Itu suara Redha bukan mbak kunti. Walau rada mirip tapi lebih ngeri kalau Redha yang ketawa. Entah kenapa, mungkin karena aku belum denger suara mbak kunti secara langsung, cuma tahu tiruannya dari acara tv. Tapi aku nggak ngarep ketemu juga sih. Bahaya. Walau lebih bahaya ketemu Redha yang lagi PMS.
"Baal," panggilnya membuat lamunanku buyar.
"Redha nih?" tanyaku ragu-ragu walau sebenarnya sangat yakin itu dia.
"Iyalah, emang dikira siapa?" tanyanya heran.
"Nggak apa-apa, tumben aja nelpon jam segini." kataku beralasan.
Redha cekikikan lagi setelah mendengar apa yang aku katakan, padahal menurutku kata-kataku barusan nggak ada yang lucu sama sekali.
"Iqbaal, udah tidur ya?" tanyanya dengan nada bicara polos tanpa dosa.
Aku bangun dari tidurku, duduk tegak lalu melirik jam dinding di kamarku. Jam 02.00 wib. Dia gila? Jelas ajalah aku udah tidur.
"Iya, tapi bangun pas Redha nelpon!" jawabku jujur.
"Oh." Ada jeda sebentar. "Maaf ya," kata Redha merasa nggak enak.
"Nggak apa-apa, Re!" kataku.
"Beneran?" tanya Redha memastikan.
"Iya, beneran. Btw ada apa Re nelpon malam-malam gini?" tanyaku penasaran.
"Redha nggak bisa tidur, Baal!" jawabnya dengan nada yang entah kenapa terkesan malu-malu.
Redha malu-malu? Nggak mungkin! Cewek mengerikan itu nggak akan gitu. Ini pasti khayalanku.
"Coba baca buku, Re biar ngantuk," saranku.
"Udah, Baal tapi malah makin nggak bisa tidur," rajuknya manja.
"Emang baca buku apa?" tanyaku lalu menyandarkan diriku ke sandaran kasur, mencari posisi terbaik untuk bisa mengobrol sama Redha. Kayaknya obrolan kami bakal panjang.
"Buku novel, hehe." jawabnya sambil tertawa ringan.
"Yaelah, malah baca gituan. Baca buku pelajaran dijamin ampuh buat ngantuk, Re!" kataku menasehati.

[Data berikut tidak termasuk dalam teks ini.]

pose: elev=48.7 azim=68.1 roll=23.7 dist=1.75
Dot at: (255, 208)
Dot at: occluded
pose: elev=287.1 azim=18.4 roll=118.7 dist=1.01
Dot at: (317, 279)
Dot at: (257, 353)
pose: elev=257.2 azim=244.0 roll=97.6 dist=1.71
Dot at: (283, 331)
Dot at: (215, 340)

"Buku pelajaranku nggak ada, Baal," sahutnya.
"Emang kemana?" tanyaku heran.
"Di kolong meja, males yang mau bawa pulang," jawabnya yang langsung ngebuat aku memasang wajah datar.

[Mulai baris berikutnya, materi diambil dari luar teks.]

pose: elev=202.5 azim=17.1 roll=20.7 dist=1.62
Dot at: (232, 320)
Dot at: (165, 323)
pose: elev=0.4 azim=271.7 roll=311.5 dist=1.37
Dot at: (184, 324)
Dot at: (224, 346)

"Trus kalau ulangan gimana, Re?" tanyaku.
"Ya nggak gimana-gimana," sahutnya santai.
"Nggak belajar?" tanyaku lagi.
"Nggak, ngapain belajar Baal nggak akan ngebuat aku dapat nilai tinggi!" jawabnya.

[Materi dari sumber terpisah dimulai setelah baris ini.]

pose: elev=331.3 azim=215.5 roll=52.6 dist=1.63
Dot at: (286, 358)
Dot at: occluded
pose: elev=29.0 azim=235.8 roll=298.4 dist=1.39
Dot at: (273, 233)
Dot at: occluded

"Huh?" seruku heran yang kemudian disambut tawa cekikikan oleh Redha. Sepertinya dia memang tipe cewek yang masa bodoh sama nilai. Beda banget sama kelasku yang harus bersaing nilai agar nggak tergeser dari unggulan.
"Baal," panggilnya yang ngebuat aku fokus lagi sama Redha.
"Apa, Re?" tanyaku.
"Aku sayang Iqbaal," jawabnya yang seketika membuatku melebarkan pupil mataku.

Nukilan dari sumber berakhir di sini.